• _Oefentekst_
---

Einde inhoudsopgave
Burgerlijk Wetboek Boek 1
Artikel 260 [Verlenging]
Geldend
Geldend vanaf 01-01-2015
- Bronpublicatie:
05-11-2014, Stb. 2014, 442 (uitgifte: 21-11-2014, kamerstukken: 33983)
12-03-2014, Stb. 2014, 130 (uitgifte: 27-03-2014, kamerstukken: 32015)
- Inwerkingtreding
01-01-2015
- Bronpublicatie inwerkingtreding:
14-11-2014, Stb. 2014, 443 (uitgifte: 21-11-2014, kamerstukken/regelingnummer: -)
14-11-2014, Stb. 2014, 443 (uitgifte: 21-11-2014, kamerstukken/regelingnummer: -)
- Vakgebied(en)
Personen- en familierecht / Gezag en omgang
Personen- en familierecht / Kinderbescherming
1.
De kinderrechter kan, mits aan de grond, bedoeld in artikel 255, eerste lid, is voldaan, de duur van de ondertoezichtstelling telkens verlengen met ten hoogste een jaar.
2.
De kinderrechter kan de ondertoezichtstelling verlengen op verzoek van de gecertificeerde instelling die het toezicht heeft. Indien deze gecertificeerde instelling niet tot een verzoek overgaat, zijn de raad voor de kinderbescherming, een ouder, degene die niet de ouder is en de minderjarige als behorende tot zijn gezin verzorgt en opvoedt en het openbaar ministerie bevoegd tot het doen van het verzoek.

---

• _Gegevens_

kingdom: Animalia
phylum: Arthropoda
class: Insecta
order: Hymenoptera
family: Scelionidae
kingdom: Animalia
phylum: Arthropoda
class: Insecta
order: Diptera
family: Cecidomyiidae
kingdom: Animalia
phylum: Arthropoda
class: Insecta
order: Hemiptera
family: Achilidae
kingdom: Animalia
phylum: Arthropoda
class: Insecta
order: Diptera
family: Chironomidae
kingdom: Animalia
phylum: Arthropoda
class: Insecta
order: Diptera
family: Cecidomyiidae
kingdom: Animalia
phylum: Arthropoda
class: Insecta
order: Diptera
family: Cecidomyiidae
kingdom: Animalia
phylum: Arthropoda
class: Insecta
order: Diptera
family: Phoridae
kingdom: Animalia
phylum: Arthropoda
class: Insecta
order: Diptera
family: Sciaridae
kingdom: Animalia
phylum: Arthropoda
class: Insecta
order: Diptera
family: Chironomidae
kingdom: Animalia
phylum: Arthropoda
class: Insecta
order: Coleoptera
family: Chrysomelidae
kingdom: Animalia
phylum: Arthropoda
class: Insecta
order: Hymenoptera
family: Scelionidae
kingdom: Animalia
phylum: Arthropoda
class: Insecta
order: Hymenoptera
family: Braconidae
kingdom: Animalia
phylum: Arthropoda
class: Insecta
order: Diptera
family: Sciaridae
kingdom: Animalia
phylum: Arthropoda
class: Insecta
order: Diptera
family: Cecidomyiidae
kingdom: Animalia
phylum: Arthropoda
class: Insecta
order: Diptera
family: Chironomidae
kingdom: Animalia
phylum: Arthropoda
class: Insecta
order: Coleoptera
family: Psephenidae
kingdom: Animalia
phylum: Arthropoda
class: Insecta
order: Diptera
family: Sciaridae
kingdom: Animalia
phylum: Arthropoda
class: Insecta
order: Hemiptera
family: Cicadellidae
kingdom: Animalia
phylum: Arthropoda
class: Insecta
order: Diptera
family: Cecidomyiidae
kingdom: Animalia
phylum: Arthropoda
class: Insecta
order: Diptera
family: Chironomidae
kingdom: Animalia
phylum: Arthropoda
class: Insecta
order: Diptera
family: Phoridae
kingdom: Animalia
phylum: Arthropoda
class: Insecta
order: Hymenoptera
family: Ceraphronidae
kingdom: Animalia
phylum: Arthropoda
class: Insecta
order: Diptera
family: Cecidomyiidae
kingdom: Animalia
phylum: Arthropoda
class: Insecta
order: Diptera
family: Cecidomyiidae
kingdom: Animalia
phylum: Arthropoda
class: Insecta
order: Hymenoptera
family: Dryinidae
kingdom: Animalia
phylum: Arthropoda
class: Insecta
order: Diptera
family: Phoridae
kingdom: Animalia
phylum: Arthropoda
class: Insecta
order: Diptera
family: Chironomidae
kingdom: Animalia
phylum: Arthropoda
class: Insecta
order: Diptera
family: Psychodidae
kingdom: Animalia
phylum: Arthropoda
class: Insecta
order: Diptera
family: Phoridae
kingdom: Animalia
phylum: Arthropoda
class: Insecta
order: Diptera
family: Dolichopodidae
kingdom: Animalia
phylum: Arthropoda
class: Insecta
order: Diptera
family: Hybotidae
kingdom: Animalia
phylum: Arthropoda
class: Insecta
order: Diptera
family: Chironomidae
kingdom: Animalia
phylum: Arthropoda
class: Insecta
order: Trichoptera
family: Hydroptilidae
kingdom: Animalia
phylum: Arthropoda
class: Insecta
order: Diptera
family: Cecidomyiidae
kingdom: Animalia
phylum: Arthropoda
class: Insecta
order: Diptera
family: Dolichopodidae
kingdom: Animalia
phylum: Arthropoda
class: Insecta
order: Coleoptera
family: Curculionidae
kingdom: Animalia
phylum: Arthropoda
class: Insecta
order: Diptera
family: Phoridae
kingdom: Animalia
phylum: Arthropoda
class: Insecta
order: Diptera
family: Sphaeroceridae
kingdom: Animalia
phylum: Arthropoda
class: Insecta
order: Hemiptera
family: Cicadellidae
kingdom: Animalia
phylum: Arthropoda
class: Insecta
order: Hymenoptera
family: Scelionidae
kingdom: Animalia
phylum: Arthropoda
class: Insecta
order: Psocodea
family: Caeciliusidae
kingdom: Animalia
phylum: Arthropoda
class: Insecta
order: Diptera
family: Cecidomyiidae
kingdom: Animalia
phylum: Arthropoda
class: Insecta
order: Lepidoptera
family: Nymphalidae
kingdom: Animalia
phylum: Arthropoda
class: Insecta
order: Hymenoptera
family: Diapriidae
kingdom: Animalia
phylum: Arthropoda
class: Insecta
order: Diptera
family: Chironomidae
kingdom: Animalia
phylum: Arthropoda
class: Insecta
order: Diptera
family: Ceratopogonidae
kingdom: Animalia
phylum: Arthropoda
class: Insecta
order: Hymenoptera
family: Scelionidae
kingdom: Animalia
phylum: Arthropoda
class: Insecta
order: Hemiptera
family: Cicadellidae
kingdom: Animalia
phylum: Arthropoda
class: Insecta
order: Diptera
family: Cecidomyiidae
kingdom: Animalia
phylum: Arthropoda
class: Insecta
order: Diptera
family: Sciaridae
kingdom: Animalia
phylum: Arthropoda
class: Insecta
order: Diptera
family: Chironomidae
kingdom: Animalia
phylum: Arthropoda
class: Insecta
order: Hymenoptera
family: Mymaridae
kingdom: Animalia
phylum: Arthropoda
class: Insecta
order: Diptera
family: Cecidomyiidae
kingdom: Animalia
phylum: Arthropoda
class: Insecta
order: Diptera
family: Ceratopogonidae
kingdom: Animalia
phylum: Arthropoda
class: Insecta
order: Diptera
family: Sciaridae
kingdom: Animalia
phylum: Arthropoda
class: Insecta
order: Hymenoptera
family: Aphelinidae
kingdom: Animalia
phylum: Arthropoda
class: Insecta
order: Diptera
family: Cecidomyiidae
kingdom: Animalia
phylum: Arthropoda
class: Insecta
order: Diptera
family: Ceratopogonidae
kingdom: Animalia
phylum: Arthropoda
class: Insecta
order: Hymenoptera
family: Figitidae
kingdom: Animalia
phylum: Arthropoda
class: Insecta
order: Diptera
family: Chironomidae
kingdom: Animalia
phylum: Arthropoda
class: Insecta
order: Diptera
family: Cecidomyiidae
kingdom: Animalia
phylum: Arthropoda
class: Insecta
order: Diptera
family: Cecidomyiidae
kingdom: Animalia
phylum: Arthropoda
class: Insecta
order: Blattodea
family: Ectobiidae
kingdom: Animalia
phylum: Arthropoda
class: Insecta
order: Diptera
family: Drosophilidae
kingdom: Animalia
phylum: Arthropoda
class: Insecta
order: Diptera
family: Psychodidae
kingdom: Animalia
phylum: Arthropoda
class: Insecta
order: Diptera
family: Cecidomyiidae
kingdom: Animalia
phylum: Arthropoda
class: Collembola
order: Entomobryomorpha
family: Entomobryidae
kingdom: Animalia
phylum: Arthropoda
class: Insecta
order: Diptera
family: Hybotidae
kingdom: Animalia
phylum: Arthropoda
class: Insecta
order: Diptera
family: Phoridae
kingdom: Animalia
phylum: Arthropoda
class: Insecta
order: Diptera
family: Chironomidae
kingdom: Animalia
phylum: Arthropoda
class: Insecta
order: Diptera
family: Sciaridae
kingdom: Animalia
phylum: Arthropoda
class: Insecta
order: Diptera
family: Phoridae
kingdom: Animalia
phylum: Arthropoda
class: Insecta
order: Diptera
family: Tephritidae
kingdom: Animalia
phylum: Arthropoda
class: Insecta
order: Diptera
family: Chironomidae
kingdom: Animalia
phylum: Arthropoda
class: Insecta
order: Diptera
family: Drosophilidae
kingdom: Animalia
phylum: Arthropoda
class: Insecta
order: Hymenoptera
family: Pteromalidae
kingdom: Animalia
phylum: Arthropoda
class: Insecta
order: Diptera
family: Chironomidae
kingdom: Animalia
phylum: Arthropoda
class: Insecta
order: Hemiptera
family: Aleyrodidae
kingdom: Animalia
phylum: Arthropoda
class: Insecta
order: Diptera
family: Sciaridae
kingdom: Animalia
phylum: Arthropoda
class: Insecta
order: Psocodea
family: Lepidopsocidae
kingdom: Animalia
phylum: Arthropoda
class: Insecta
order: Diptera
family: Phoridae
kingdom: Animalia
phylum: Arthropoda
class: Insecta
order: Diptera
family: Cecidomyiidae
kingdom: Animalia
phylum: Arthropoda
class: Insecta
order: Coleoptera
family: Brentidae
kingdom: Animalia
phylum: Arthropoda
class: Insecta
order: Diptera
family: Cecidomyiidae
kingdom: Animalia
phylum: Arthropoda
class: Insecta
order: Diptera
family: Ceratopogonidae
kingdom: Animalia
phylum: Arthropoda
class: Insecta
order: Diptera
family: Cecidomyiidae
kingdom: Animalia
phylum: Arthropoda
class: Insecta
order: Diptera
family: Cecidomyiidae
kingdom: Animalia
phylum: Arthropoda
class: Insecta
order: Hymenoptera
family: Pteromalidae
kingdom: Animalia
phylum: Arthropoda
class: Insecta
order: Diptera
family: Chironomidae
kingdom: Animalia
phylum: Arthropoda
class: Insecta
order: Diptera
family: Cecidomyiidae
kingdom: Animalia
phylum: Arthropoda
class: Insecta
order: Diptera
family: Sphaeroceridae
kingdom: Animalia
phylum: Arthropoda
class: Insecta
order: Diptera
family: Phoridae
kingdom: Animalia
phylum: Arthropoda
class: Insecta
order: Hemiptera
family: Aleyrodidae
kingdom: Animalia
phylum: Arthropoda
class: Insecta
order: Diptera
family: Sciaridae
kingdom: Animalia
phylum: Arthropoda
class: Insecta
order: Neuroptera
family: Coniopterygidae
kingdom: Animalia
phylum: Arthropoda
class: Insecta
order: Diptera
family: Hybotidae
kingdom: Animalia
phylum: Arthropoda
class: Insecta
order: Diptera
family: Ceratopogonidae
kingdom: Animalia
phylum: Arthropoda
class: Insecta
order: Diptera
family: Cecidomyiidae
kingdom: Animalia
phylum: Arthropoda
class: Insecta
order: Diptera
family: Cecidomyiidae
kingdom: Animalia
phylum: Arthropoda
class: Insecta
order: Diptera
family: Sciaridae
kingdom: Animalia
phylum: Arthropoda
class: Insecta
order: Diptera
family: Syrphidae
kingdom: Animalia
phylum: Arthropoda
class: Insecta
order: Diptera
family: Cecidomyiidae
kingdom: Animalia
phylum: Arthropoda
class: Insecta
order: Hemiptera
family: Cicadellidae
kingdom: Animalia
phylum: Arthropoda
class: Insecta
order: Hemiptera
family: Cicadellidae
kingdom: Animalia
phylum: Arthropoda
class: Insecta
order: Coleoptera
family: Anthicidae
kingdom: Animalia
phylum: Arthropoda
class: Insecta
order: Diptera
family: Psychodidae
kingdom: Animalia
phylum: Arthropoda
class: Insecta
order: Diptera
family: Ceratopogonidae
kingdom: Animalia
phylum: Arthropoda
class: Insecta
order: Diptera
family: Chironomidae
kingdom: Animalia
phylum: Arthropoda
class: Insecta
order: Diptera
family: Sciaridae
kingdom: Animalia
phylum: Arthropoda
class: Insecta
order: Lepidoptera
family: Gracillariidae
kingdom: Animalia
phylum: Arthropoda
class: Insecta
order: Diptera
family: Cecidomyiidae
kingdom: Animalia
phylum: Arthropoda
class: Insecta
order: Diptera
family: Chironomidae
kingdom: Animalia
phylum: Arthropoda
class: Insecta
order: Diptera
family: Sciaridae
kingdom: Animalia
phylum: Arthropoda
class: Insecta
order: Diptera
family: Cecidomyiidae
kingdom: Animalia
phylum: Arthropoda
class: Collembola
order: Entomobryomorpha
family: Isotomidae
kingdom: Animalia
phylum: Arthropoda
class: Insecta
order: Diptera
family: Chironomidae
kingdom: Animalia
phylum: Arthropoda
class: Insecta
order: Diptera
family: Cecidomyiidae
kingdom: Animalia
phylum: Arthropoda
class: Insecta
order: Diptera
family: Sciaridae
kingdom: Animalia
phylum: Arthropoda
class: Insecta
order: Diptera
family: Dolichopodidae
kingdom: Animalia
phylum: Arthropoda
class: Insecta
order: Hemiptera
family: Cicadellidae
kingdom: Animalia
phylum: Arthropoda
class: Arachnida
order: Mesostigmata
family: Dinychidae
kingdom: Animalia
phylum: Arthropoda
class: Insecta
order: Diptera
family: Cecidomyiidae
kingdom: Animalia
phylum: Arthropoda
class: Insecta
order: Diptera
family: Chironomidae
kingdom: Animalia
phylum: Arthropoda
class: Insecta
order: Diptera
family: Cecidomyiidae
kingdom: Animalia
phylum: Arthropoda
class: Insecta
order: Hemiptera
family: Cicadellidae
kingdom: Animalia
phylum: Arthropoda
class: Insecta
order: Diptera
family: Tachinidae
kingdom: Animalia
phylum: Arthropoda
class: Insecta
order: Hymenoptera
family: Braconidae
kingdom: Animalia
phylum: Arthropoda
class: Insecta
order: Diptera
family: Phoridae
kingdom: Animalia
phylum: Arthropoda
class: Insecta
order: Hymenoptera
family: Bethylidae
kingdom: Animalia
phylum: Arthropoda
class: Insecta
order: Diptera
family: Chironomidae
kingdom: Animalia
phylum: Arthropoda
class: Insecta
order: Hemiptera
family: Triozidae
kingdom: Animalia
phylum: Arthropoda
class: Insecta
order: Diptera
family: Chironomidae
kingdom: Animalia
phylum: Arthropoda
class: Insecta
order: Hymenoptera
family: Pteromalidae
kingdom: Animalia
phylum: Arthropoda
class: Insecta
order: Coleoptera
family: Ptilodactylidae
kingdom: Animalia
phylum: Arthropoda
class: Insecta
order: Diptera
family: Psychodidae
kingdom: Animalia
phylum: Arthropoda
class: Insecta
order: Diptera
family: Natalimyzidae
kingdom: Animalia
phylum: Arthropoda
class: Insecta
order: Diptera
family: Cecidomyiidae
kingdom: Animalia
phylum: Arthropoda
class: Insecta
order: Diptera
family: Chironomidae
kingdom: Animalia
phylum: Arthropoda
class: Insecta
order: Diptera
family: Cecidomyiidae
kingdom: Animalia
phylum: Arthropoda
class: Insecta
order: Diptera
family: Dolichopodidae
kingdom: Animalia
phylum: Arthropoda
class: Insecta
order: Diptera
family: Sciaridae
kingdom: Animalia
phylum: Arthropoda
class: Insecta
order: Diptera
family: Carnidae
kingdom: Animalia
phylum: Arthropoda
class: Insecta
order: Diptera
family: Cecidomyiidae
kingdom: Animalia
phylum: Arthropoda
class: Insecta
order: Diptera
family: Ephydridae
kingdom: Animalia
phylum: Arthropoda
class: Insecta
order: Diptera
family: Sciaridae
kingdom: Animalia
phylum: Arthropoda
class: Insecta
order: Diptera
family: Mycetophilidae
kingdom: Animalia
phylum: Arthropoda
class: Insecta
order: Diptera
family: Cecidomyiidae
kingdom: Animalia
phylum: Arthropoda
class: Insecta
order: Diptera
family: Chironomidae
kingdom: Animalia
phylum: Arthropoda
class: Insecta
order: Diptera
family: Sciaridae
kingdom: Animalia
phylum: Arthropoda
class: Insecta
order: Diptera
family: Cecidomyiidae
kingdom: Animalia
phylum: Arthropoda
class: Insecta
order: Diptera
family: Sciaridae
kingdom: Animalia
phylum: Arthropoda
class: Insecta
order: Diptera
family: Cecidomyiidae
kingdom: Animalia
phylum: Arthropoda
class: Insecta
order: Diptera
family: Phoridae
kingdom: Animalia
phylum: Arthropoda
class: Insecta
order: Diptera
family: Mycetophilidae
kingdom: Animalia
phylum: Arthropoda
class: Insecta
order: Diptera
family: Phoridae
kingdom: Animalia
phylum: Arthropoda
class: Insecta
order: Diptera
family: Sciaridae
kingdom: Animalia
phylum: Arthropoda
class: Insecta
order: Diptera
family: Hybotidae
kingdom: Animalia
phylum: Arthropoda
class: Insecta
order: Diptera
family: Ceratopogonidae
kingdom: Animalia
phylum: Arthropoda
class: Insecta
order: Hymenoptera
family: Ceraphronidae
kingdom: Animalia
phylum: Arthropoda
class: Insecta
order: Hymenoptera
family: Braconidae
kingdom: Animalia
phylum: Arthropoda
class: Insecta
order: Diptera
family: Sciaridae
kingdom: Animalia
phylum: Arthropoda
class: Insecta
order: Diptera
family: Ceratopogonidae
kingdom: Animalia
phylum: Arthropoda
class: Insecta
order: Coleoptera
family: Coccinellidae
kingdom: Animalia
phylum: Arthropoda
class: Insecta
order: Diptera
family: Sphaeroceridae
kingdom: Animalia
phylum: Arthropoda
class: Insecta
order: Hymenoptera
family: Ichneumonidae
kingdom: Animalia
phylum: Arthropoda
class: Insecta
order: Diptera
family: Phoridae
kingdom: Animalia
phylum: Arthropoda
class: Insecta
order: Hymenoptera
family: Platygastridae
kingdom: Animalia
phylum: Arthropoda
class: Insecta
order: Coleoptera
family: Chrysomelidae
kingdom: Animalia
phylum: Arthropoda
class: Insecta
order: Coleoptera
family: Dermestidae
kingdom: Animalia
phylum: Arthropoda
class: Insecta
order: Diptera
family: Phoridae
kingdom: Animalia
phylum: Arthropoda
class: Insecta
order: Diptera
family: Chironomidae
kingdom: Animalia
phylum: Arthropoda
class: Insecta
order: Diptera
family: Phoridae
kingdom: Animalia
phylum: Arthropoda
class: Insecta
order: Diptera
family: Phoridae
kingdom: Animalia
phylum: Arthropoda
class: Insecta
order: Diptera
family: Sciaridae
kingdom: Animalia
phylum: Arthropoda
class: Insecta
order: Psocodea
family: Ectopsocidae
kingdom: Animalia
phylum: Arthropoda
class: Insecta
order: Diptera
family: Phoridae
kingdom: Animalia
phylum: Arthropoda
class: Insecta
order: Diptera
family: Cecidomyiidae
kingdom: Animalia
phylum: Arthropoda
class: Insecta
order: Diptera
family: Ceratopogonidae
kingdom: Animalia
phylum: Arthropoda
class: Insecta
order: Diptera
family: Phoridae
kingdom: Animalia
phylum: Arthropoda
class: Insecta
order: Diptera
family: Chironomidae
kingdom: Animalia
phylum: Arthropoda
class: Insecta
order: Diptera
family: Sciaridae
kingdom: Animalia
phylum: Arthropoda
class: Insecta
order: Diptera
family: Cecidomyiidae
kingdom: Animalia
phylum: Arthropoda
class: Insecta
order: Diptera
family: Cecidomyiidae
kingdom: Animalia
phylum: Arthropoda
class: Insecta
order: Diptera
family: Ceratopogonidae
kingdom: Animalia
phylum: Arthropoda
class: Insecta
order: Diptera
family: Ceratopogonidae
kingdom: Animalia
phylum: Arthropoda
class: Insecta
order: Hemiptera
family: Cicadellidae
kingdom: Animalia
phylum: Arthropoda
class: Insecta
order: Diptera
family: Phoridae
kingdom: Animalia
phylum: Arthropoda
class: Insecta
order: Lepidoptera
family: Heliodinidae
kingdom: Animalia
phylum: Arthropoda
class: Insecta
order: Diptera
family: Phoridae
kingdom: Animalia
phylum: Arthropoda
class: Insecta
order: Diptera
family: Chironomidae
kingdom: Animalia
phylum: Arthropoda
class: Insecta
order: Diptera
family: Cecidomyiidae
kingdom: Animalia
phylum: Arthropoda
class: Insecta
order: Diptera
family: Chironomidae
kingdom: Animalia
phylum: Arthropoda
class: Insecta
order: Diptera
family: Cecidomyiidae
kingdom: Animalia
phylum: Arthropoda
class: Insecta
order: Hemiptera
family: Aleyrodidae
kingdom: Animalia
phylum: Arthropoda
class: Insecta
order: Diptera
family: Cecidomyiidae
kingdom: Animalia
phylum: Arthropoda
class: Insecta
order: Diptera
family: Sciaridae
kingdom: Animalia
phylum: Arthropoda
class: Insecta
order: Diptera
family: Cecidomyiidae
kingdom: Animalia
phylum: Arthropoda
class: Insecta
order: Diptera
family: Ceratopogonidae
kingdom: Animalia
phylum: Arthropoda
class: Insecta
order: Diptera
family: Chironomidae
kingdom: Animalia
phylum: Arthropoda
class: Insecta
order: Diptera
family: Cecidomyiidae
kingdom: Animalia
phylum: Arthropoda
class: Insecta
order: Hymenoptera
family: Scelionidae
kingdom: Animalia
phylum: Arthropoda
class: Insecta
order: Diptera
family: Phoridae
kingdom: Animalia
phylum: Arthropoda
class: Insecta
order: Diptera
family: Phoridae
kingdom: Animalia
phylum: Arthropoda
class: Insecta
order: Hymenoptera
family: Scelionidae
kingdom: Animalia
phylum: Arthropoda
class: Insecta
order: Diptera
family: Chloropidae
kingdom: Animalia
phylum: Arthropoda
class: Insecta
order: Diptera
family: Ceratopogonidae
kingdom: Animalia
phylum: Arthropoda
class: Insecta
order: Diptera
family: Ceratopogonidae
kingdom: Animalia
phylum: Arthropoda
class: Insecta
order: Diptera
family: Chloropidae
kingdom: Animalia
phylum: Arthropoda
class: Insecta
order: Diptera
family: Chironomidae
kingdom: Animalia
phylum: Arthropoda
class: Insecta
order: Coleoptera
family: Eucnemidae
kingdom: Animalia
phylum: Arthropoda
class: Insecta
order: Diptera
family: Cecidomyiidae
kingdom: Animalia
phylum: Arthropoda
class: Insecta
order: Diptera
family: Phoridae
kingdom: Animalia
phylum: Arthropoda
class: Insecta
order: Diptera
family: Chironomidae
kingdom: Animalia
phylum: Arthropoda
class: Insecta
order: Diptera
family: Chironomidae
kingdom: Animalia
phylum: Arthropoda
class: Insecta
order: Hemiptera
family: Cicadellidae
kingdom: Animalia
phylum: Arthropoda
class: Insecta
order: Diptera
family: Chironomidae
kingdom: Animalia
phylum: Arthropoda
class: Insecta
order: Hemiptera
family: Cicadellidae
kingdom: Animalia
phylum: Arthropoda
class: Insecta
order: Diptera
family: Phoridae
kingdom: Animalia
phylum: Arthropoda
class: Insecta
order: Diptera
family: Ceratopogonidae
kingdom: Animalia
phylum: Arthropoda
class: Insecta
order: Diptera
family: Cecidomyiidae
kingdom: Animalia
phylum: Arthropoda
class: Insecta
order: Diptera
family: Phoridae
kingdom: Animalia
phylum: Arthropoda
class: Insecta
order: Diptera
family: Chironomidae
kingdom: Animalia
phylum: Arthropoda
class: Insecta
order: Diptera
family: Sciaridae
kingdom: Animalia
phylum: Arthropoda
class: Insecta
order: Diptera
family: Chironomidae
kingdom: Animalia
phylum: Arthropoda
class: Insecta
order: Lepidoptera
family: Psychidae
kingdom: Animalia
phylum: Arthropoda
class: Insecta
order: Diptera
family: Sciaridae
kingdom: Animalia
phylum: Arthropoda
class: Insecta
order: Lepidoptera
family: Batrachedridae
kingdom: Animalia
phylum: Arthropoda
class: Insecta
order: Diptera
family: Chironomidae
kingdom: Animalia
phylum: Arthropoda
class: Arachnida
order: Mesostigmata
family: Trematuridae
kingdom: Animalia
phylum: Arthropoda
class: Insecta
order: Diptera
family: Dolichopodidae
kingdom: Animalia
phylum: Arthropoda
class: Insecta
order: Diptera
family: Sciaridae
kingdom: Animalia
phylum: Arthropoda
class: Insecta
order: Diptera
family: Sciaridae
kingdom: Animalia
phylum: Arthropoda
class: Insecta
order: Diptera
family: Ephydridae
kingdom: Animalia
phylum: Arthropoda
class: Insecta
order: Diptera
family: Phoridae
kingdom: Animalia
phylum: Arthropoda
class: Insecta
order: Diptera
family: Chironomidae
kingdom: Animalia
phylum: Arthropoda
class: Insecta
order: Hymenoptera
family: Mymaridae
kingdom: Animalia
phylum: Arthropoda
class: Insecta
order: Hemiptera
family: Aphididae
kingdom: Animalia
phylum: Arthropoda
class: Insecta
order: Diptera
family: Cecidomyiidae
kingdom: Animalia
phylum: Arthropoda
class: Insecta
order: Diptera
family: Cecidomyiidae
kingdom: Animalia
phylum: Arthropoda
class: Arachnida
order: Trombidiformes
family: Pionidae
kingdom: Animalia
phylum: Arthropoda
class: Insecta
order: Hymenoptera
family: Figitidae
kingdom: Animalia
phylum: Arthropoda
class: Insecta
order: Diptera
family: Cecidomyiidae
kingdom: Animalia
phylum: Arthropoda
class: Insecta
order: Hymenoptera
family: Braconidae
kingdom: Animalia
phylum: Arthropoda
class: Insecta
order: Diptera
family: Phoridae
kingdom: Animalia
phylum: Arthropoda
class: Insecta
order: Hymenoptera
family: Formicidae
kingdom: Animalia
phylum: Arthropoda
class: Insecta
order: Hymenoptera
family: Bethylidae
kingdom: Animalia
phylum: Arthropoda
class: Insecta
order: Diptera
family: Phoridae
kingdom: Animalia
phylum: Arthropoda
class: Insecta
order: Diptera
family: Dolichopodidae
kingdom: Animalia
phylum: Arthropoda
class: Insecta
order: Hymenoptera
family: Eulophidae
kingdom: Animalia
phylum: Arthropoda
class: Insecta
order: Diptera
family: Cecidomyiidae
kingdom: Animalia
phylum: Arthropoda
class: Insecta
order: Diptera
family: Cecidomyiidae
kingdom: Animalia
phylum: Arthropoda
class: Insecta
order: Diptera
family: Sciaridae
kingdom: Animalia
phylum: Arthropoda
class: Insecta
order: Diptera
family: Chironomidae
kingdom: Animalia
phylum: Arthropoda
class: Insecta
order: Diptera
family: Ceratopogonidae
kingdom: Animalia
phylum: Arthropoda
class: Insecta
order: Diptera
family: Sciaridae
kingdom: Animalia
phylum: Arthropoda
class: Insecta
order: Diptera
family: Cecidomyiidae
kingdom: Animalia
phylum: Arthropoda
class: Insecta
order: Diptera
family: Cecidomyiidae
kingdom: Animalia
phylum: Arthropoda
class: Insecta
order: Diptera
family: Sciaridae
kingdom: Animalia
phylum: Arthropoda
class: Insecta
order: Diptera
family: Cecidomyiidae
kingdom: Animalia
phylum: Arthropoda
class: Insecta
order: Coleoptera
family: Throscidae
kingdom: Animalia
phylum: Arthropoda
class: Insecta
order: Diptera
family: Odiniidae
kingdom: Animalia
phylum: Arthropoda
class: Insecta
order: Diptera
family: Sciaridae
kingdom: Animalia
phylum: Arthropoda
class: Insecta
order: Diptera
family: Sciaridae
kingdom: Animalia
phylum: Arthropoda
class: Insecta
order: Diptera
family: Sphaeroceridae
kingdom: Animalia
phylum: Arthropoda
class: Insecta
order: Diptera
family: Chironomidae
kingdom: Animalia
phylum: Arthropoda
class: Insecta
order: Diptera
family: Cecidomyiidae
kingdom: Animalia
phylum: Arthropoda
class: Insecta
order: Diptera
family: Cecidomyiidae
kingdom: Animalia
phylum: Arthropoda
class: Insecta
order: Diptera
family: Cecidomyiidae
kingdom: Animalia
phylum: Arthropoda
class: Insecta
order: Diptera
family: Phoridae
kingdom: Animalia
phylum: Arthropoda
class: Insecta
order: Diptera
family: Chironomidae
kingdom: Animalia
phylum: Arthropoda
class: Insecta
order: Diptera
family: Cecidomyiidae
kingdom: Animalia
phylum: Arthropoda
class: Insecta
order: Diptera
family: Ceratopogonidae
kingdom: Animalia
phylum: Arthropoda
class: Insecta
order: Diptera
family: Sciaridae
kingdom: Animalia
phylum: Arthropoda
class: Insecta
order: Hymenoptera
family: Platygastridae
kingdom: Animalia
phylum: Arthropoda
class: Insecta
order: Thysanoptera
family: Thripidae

---

• _Opdracht_
Leg aan de hand van het wetsartikel over verlenging uit wanneer ook anderen dan de gecertificeerde instelling om verlenging van de ondertoezichtstelling mogen verzoeken. Antwoord in één tot drie zinnen. De lijst heeft geen verband met het wetsartikel.

• _Antwoord_
Anderen mogen om verlenging verzoeken wanneer de gecertificeerde instelling die het toezicht heeft zelf geen verzoek doet. In dat geval zijn de raad voor de kinderbescherming, een ouder, degene die niet de ouder is en de minderjarige als behorende tot zijn gezin verzorgt en opvoedt, en het openbaar ministerie bevoegd het verzoek te doen.